In this judicial district, where the Union Bank had its principal office, the Supreme Court cannot shift or escape its responsibility to the depositors and to the public. The statute does not say, and the Legislature could not have intended, that in matters of liquidation the court should wait on the initiative of the Superintendent of Banks. Statute provisions for an order of court may often be complied with by an approval, quite formal, of what the Banking Department has planned. When, however, the depositors have waited over five years the statute should mean that real property held on increasing charges may be ordered to be converted into cash to pay those entitled.
Order in so far as appealed from reversed, without costs.
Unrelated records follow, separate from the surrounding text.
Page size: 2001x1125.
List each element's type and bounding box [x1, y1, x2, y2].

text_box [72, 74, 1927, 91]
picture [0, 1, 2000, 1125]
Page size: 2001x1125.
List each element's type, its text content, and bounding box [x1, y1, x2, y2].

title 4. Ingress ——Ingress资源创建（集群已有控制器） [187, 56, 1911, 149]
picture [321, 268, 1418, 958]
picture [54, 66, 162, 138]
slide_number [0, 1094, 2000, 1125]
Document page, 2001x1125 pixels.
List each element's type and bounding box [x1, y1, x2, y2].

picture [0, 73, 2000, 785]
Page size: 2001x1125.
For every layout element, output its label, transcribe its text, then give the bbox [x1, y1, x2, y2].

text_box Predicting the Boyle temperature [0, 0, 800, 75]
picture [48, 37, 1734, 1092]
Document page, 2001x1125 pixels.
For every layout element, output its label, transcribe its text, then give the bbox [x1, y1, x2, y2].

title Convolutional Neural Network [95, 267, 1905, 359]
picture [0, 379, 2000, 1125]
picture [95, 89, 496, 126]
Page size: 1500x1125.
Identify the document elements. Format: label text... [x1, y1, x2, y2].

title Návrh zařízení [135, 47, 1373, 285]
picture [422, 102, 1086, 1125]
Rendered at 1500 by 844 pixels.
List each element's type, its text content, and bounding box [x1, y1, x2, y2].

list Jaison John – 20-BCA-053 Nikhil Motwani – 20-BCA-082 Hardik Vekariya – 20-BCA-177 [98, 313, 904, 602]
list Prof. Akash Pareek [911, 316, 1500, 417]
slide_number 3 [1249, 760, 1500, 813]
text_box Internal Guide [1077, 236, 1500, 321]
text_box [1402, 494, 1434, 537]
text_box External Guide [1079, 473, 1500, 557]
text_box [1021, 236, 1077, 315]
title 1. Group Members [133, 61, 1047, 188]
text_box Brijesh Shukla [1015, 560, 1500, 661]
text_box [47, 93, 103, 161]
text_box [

See Laws of 1908, chap. 143, amdg. Banking Law (Gen. Laws, chap. 37; Laws of 1893, chap. 689), § 18.— [Rep.
Concurrence Opinion
I concur in the result, upon the sole ground, however, that the Special Term took no evidence upon the subject of the propriety of an immediate sale, and that such subject was not involved in the proceeding pending before it. The statute, sections 57-79 of the Banking Law (Consol. Laws, chap. 2; Laws of 1914, chap. 369), makes the order of the Supreme Court an indispensable condition for the exercise by the Superintendent of his chief powers in such liquidation, namely, (a) to compound bad or doubtful debts; (b) to sell real or personal property; (c) to fix or at least pay the compensation of his counsel and the other expenses of supervision and liquidation; (d) to pay dividends, and (e) to make final distribution among the stockholders of the surplus, if any. As to the exercise of such powers, it is not, to my mind, inept to compare his position with that of a receiver appointed by the court. I think, in the exercise of those powers, he is by necessary implication from the statutes made subject to the direction of the court.
The comments made by the learned justice at Special Term, as to the delay in the conduct of the liquidation and the great expenses thereof, seem, at least upon the face of the matters disclosed by the record, to be well warranted; but I think no adjudication thereon should be made without full hearing of all parties interested, or opportunity given to them for such hearing.